GOAL OF THE EXERCISE
For each line below with the word "input", write out a copy.

=== RECORDS FOR THE TASK ===

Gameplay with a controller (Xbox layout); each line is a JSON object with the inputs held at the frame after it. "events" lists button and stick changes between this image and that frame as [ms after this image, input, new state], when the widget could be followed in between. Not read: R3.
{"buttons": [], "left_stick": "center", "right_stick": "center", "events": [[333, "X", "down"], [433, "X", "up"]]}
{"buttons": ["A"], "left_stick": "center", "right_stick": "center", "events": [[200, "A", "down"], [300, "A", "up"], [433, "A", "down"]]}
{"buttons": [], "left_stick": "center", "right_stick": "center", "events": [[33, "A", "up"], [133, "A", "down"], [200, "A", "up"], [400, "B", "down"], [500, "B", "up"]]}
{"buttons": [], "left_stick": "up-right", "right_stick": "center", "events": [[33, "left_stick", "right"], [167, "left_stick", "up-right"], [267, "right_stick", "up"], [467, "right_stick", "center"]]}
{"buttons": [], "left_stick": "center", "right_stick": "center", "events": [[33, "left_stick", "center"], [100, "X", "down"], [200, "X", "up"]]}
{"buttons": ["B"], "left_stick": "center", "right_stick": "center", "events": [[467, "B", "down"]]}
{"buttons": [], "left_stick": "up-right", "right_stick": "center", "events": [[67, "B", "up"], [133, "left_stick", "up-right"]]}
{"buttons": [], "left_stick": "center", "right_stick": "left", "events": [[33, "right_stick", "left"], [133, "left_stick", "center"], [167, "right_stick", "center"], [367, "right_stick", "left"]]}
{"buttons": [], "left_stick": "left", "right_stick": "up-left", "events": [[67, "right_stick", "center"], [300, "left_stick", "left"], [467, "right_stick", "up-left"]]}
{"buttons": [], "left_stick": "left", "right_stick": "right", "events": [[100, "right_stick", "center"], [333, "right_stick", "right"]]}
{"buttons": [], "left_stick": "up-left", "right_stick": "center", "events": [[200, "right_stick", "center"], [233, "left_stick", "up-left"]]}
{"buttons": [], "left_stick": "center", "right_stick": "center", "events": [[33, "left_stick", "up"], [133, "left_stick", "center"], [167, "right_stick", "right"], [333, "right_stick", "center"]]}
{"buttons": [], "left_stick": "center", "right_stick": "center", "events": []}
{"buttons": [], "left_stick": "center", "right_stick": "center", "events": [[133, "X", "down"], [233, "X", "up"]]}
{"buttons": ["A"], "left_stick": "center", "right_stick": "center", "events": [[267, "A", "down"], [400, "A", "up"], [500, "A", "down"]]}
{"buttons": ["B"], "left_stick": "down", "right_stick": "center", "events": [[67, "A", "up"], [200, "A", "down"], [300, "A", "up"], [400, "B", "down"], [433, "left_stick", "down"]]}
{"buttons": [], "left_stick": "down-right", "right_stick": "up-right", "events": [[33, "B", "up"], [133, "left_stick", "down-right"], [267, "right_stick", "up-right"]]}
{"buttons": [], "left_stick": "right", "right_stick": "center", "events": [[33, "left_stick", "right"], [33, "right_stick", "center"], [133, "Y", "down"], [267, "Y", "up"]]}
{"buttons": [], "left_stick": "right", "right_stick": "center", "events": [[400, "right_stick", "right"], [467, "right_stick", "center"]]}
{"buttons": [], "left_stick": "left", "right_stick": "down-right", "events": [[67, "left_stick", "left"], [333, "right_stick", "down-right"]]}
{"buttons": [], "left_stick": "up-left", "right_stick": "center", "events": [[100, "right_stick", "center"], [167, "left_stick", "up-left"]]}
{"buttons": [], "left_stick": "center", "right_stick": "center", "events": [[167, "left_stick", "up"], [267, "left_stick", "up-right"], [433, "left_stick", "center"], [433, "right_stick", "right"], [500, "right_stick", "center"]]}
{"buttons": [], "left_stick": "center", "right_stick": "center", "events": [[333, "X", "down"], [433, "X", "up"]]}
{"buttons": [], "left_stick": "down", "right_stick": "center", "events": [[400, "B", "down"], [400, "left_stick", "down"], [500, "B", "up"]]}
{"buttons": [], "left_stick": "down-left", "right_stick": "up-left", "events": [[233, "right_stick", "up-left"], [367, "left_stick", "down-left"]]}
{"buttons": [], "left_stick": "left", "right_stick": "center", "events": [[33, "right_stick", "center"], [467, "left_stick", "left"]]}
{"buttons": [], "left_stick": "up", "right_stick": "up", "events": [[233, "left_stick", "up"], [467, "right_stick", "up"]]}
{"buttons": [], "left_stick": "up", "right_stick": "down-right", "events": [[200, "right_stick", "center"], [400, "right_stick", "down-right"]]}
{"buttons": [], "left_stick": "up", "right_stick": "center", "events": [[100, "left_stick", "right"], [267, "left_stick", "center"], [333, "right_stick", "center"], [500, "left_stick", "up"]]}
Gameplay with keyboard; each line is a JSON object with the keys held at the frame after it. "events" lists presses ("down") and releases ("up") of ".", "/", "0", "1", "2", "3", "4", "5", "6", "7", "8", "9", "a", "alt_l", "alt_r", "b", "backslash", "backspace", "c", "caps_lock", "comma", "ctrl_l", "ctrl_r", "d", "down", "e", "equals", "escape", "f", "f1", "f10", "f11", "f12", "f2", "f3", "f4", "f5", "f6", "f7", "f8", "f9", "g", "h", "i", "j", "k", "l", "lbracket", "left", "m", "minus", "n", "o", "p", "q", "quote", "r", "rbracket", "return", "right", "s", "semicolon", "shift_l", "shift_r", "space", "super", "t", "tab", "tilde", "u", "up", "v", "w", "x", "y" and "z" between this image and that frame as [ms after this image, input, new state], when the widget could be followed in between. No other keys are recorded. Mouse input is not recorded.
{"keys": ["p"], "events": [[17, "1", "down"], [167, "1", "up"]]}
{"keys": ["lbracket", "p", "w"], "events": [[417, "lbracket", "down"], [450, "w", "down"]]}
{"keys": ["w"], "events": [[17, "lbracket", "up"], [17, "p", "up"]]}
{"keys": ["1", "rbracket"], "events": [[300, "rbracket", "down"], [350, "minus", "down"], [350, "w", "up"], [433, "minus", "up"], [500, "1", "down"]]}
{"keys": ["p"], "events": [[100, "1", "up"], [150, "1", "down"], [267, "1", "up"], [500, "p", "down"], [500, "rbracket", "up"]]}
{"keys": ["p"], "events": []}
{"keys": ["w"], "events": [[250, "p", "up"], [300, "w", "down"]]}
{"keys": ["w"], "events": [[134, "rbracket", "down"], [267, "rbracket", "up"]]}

===

ANSWER TO THIS TASK
Gameplay with a controller (Xbox layout); each line is a JSON object with the inputs held at the frame after it. "events" lists button and stick changes between this image and that frame as [ms after this image, input, new state], when the widget could be followed in between. Not read: R3.
Gameplay with keyboard; each line is a JSON object with the keys held at the frame after it. "events" lists presses ("down") and releases ("up") of ".", "/", "0", "1", "2", "3", "4", "5", "6", "7", "8", "9", "a", "alt_l", "alt_r", "b", "backslash", "backspace", "c", "caps_lock", "comma", "ctrl_l", "ctrl_r", "d", "down", "e", "equals", "escape", "f", "f1", "f10", "f11", "f12", "f2", "f3", "f4", "f5", "f6", "f7", "f8", "f9", "g", "h", "i", "j", "k", "l", "lbracket", "left", "m", "minus", "n", "o", "p", "q", "quote", "r", "rbracket", "return", "right", "s", "semicolon", "shift_l", "shift_r", "space", "super", "t", "tab", "tilde", "u", "up", "v", "w", "x", "y" and "z" between this image and that frame as [ms after this image, input, new state], when the widget could be followed in between. No other keys are recorded. Mouse input is not recorded.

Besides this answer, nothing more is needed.